Exercise passage
============
29/11/2025

FIMS Collaborating Centers of Sports Medicine Annual Meeting in Sanya, China, on November 28, 2025

On 28 November 2025, in Sanya, Hainan, China, city where the CCSM Headquarters is based, the International Federation of Sports Medicine (FIMS) convened its Annual Meeting of the FIMS Collaborating Centres of Sports Medicine (FIMS CCSM), with the participation of President Prof. Pigozzi and Secretary General Prof.Lazzoli.

Directors from the CCSMs attending the meeting delivered centres updates on clinical operations, scientific output, and medical-education expansion, reflecting FIMS' global mission to advance sports medicine, protect athlete health and wellbeing across Olympic and para sport, strengthen clinician training at undergraduate and postgraduate levels, uphold ethical medical frameworks, including concussion prevention and safe performance for doping-free athletes, and translate research evidence into applied, real-world sport systems internationally.

There were many meeting highlights including Belgium's Ghent University Hospital Collaborating Centre report, which referenced expanded capacity in ultrasound diagnostics, para-sport integration, and high-throughput exercise testing especially linked to professional football. Dr Leigh Gordon, Director of the Sports Science Institute of South Africa Laboratory, based at the University of Cape Town, outlined developments in concussion and sleep-science research, elite and para-athlete rehabilitation, and innovation in medical exercise testing.

Dr Borja Muñiz, representing Spain's GENUD Research Laboratory, based in Zaragoza, Spain reported updates in biomechanics, sport physiotherapy, carbon-plated energy-return footwear research and injury-prevention science. Research grant income of almost 1 million USD was declared reflecting the exceptional performance of this CCSM.

Latvia's Sports Laboratory Riga Latvia, led by Director Sandra Rozenstoka, highlighted exercise testing and head-and-neck research across varied sports with major research funding secured from the European Union. Sandra also updated on her research at the Paris Olympic and Paralympic Games with relevance to live biometric assessments in training and competion.

Dr Ugo Riba, Director of Istituto delle Riabilitazioni Riba – IRR – Gruppo CIDIMU, Torino, Italy reported on their centre's successful AI initiatives to modernise their MRI facilities and connect users remotely. Dr Riba also updated on their research and support activities relating to professional sport such as cycling, basketball and volleyball.
============
Recorded data

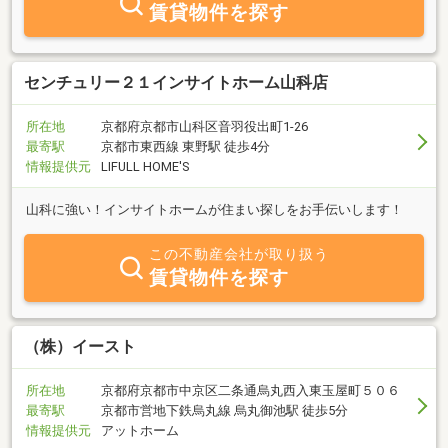
賃貸物件を探す
から、地域密着にこだわって日々努めております。お客様が「安
心」できるお取引きをモットーに、お客様一人ひとりを大切にする
理念のもと 確かな情報量と的確な提案力で、信頼される不動産パー
トナーを目指して邁進しております。不動産に関するお困り事をお
センチュリー２１インサイトホーム山科店
持ちの方は是非弊社までご用命くださいませ。どうぞ引き続きお引
き立てを賜りますようお願い申し上げます。
所在地
京都府京都市山科区音羽役出町1-26
最寄駅
京都市東西線 東野駅 徒歩4分
情報提供元
LIFULL HOME'S
山科に強い！インサイトホームが住まい探しをお手伝いします！
この不動産会社が取り扱う
賃貸物件を探す
（株）イースト
所在地
京都府京都市中京区二条通烏丸西入東玉屋町５０６
最寄駅
京都市営地下鉄烏丸線 烏丸御池駅 徒歩5分
情報提供元
アットホーム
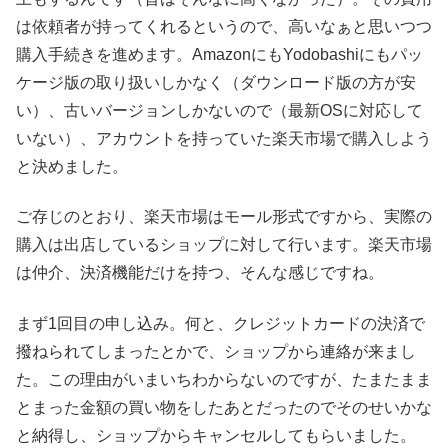
は依頼者が持ってくれるというので、高いなぁと思いつつ
購入手続きを進めます。AmazonにもYodobashiにもパッ
ケージ版の取り扱いしかなく（ダウンロード版の方が安
い）、古いバージョンしかないので（最新OSに対応して
いない）、アカウントを持っていた楽天市場で購入しよう
と決めました。
ご存じのとおり、楽天市場はモール形式ですから、実際の
購入は出店しているショップに対して行います。楽天市場
は仲介、決済機能だけを持つ、そんな感じですね。
まず1回目の申し込み。何と、クレジットカードの決済で
撥ねられてしまったとかで、ショップから連絡が来まし
た。この理由がいまいちわからないのですが、たまたまま
とまった金額の買い物をしたあとだったのでそのせいかな
と納得し、ショップからキャンセルしてもらいました。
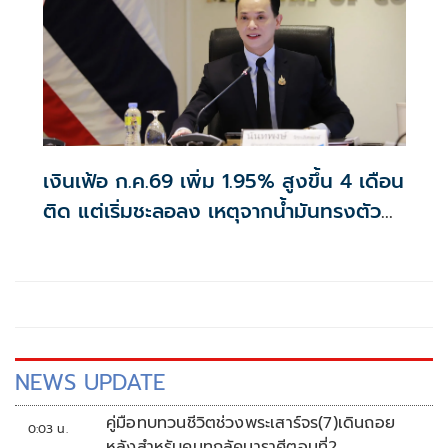
เงินเฟ้อ ก.ค.69 เพิ่ม 1.95% สูงขึ้น 4 เดือน
ติด แต่เริ่มชะลอลง เหตุจากน้ำมันทรงตัว
สูงกว่าปีก่อน
NEWS UPDATE
คู่มือทบทวนชีวิตช่วงพระเสาร์จร(7)เดินถอย
0:03 น.
หลังสำหรับคนทุกลัคนาราศีตอนที่2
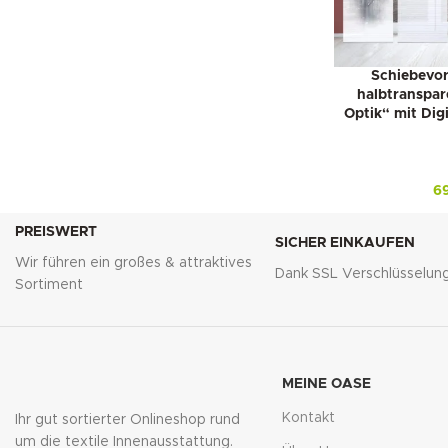
Schiebevor
halbtranspar
Optik“ mit Dig
6
PREISWERT
SICHER EINKAUFEN
Wir führen ein großes & attraktives
Dank SSL Verschlüsselun
Sortiment
MEINE OASE
Kontakt
Ihr gut sortierter Onlineshop rund
um die textile Innenausstattung.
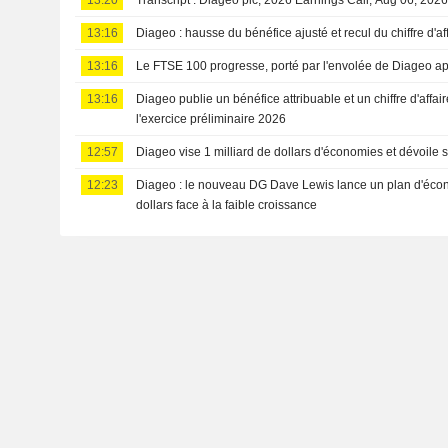
13:20
Transcript : Diageo plc, 2026 Earnings Call, Aug 06, 202
13:16
Diageo : hausse du bénéfice ajusté et recul du chiffre d'af
13:16
Le FTSE 100 progresse, porté par l'envolée de Diageo apr
13:16
Diageo publie un bénéfice attribuable et un chiffre d'affai
l'exercice préliminaire 2026
12:57
Diageo vise 1 milliard de dollars d'économies et dévoile 
12:23
Diageo : le nouveau DG Dave Lewis lance un plan d'écon
dollars face à la faible croissance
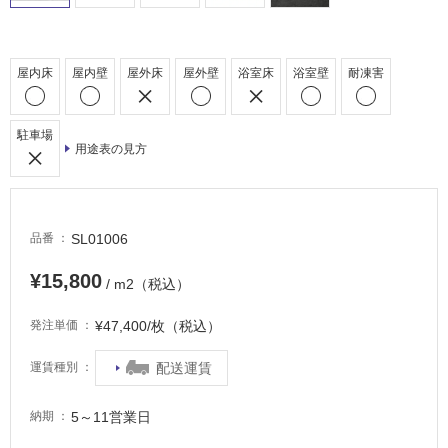
浴
室
床・
屋内床
屋内壁
屋外床
屋外壁
浴室床
浴室壁
耐凍害
駐
車
場
駐車場
用途表の見方
非
常
に
適
SL01006
品番
し
て
¥15,800
/ m2（税込）
い
る
¥47,400/枚（税込）
発注単価
適
配送運賃
運賃種別
し
て
5～11営業日
納期
い
る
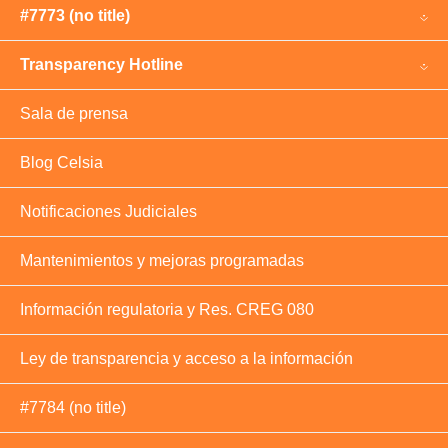
#7773 (no title)
Transparency Hotline
Sala de prensa
Blog Celsia
Notificaciones Judiciales
Mantenimientos y mejoras programadas
Información regulatoria y Res. CREG 080
Ley de transparencia y acceso a la información
#7784 (no title)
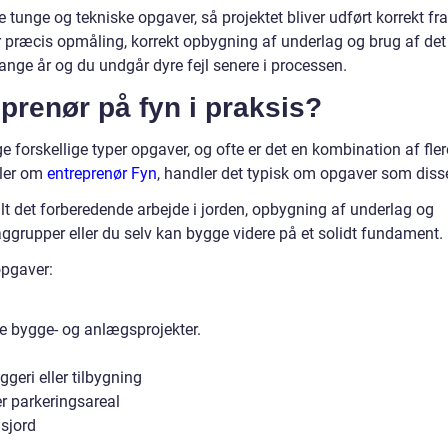
tunge og tekniske opgaver, så projektet bliver udført korrekt fra
or præcis opmåling, korrekt opbygning af underlag og brug af det
 mange år og du undgår dyre fejl senere i processen.
prenør på fyn i praksis?
forskellige typer opgaver, og ofte er det en kombination af fler
aler om
entreprenør Fyn
, handler det typisk om opgaver som diss
 alt det forberedende arbejde i jorden, opbygning af underlag og
aggrupper eller du selv kan bygge videre på et solidt fundament.
opgaver:
te bygge- og anlægsprojekter.
geri eller tilbygning
er parkeringsareal
dsjord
============
Please carry the report on the FIMS meeting in Sanya forward from its last sentence. The material has no connection to the report on the FIMS meeting in Sanya.

Output of the exercise
Prof. Giuseppe Massazza, the only living sports physician to have served as Chief Medical Officer at both the Torino 2006 Winter Olympic Games and the upcoming Milano Cortina 2026 Winter Olympic Games, delivered an update focused on Olympic medical planning for 2026. Prof. Massazza emphasised that his objective and legacy will be ensuring a safe and high-performance Olympics, implementing state-of-the-art research at the Games, with particular priority given to legacy research for athletes and the local and international community. For example, Prof. Massazza indicated that the Olympic Polyclinic and associated public rehabilitation and physical-activity environments will remain operational beyond the Games cycle, delivering long-term public-health and athlete legacy impact.

Collectively, the collaborating centres reported strong research productivity, averaging 20–30 indexed sports-medicine publications per year in recent seasons. The network further reported dedicated research collaboration with sporting organisations, strengthening global clinical-science translation at scale.

FIMS President Fabio Pigozzi stated: "Our strength is not history alone, but responsibility. Sports Medicine must evolve as fast as the world around us. The next era demands smarter systems, sharper skills, and clinics engineered for real impact – modern, mission driven, and fit for the realities of sport in a rapidly changing world order."

Scientific Commission Chair Yannis Pitsiladis reinforced that what matters most is global translation at scale—ensuring scientific discoveries move into clinical practice without borders. Directors further agreed to unite on priority projects, including coordinated multi-centre clinical trials.

Delegates of the FIMS CCSM enjoyed a visit to the FIMS CCSM Headquarters on the 29th of November followed by a rich social programme.

The next annual gathering of the Collaborating Centers of Sports Medicine Directors, will take place in September 2026 at the 39th FIMS World Congress in Santiago, Chile.